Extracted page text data

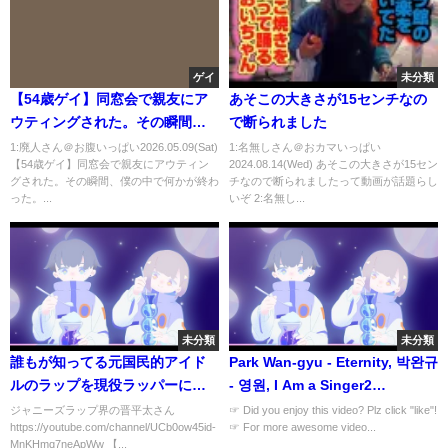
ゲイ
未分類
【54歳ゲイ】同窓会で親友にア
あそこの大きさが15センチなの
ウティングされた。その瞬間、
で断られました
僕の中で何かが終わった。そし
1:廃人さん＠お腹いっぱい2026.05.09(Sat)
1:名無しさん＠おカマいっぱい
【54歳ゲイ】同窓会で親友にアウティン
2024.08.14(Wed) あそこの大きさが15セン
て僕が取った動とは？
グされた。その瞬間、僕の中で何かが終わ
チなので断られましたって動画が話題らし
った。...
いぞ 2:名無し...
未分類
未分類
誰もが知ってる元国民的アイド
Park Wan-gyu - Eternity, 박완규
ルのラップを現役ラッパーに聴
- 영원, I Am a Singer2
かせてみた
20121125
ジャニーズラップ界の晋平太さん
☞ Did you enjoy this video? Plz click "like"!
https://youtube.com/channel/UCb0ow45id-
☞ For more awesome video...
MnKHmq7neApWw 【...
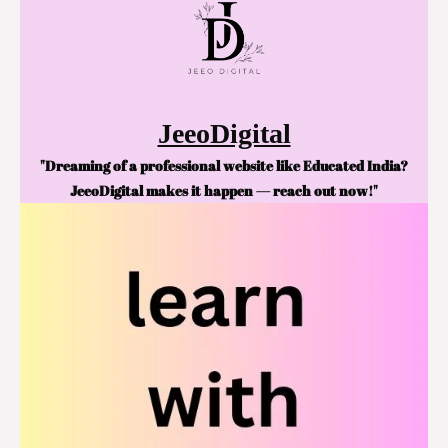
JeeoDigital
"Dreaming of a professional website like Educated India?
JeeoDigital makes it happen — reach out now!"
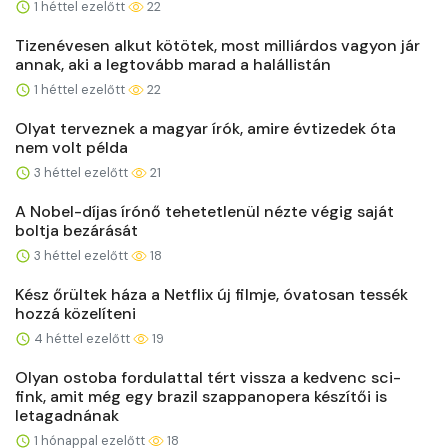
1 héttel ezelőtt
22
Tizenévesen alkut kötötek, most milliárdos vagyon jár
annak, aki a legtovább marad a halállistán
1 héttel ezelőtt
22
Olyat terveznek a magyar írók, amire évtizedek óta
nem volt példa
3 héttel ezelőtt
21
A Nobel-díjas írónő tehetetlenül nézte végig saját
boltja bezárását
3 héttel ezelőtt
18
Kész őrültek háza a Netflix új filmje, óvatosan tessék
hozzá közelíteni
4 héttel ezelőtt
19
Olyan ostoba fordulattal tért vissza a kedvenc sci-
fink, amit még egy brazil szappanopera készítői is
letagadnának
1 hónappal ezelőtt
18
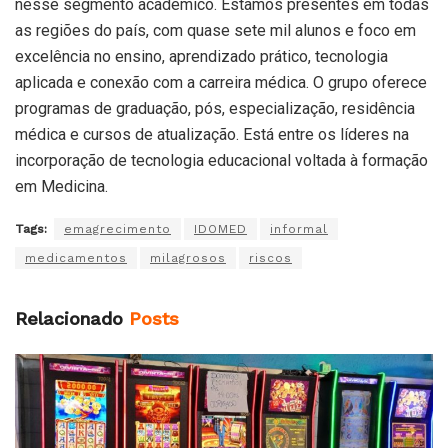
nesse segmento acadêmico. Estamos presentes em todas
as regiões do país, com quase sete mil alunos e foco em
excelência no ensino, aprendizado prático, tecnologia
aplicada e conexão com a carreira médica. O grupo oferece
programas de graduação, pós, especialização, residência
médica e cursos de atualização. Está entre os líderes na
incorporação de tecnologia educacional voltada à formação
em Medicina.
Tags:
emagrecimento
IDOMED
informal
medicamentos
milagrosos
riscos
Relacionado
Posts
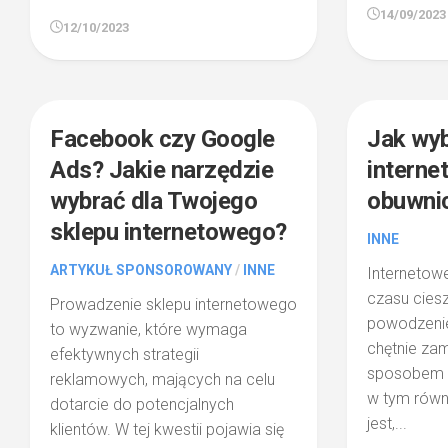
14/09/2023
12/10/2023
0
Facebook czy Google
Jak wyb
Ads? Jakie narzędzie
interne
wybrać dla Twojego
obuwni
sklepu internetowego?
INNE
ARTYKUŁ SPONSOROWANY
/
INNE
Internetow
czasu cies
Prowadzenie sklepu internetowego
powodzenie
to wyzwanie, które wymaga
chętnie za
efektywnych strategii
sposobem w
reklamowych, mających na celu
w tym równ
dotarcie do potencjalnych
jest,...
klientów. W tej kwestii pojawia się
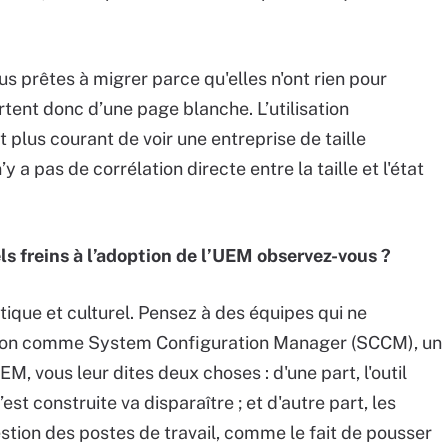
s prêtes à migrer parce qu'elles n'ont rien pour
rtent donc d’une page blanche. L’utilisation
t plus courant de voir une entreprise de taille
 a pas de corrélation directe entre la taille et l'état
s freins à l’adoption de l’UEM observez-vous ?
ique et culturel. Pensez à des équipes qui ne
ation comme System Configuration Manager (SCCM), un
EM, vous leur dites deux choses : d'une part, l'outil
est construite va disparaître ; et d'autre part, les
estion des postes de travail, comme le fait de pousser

- PROBLEM DETAILS: If a line in the records holds the word "video", count it, then give only the total.

- REPLY TO THE EXERCISE: 2